Dedication to the Public Domain

Before there was Creative Commons, there was the public domain. Not only does Project Gutenberg only release works that are in the public domain in the United States, it claims no copyright at all in its releases. The work that PG and its volunteers do is very hard and time-consuming, but as it states, "non-authorship activities do not create a new copyright." It specifically disclaims any copyright interest arising from such activities as "scanning and optical character recognition (OCR), proofreading and OCR error correction, fixing spelling and typography, including substantial updates to spelling such as changing from American to British English" and so forth. In a time when broadcasters want to claim a property interest in content merely for having broadcast it, and when some people demand a "copyright" (rather than credit) for having scanned historical images, PG's clear and specific statement that copyright belongs only to creators is as admirable as it is rare.

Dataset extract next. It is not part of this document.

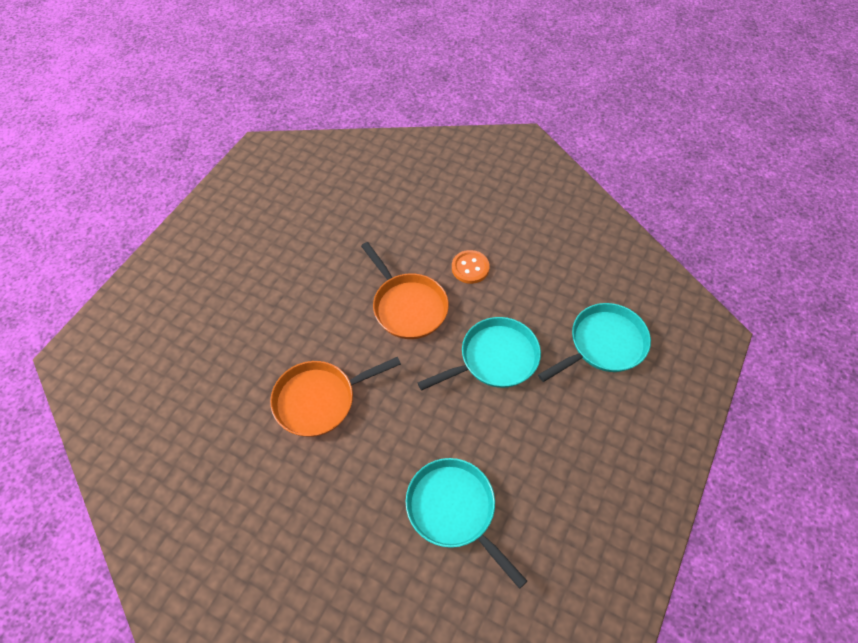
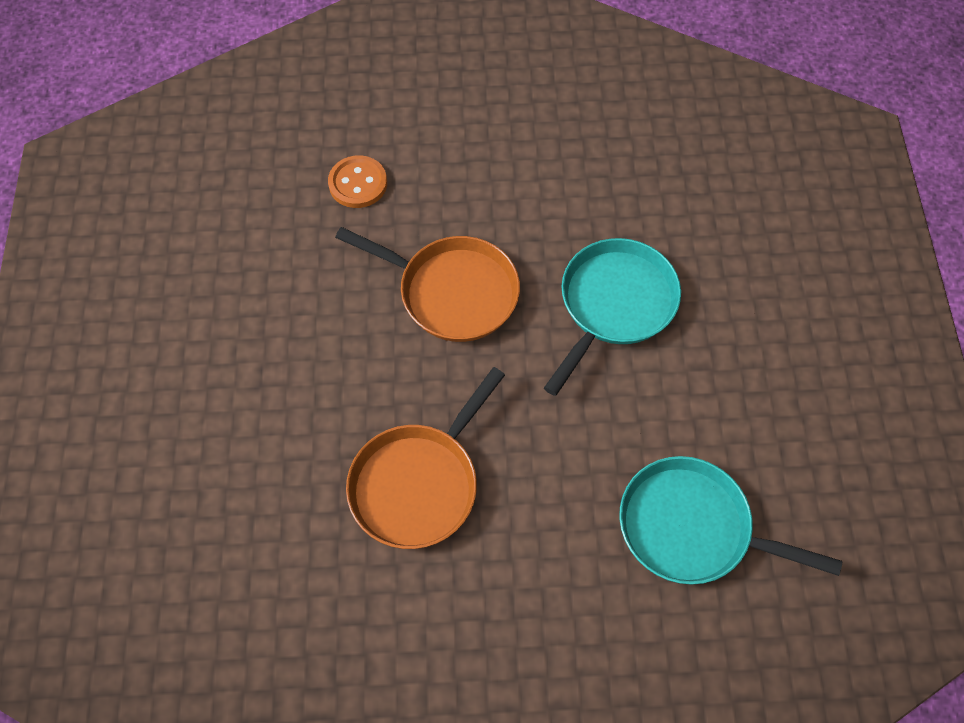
camera: 30 degrees left, 5 degrees up
orange button [452,250,490,284] -> orange button moved to [328,155,387,208]
turquoise pan [538,303,651,382] -> none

Because PG works are in the the public domain, and because of their uniform high quality, they have become an invaluable resource for other projects--PG even keeps a (partial and incomplete) list of the different uses its works are put to. PG texts can be easily converted into accessible forms for the disabled, and volunteers for LibriVox create free audiobooks of Project Gutenberg works. Additionally, the Kindle, Nook, and iBook stores are full of books that can be originally sourced to PG texts. Thanks to ereaders, smartphones, and tablets, ebooks are more popular today than ever before, and millions of people have probably read ebooks that are derived from PG texts without knowing what they owe to Michael Hart and the thousands of PG volunteers.

Hart's Influence

Many other large Internet projects follow in Hart's footsteps. Like Project Gutenberg, Wikipedia relies on volunteer effort. Like Project Gutenberg, the Internet Archive is dedicated to the digital preservation of culture. Commercial and nonprofit efforts like the Million Book Project and Google Books can trace their ideas to Hart. A true visionary, Michael Hart started something larger than himself and both his ideas and Project Gutenberg itself have a long future ahead of them.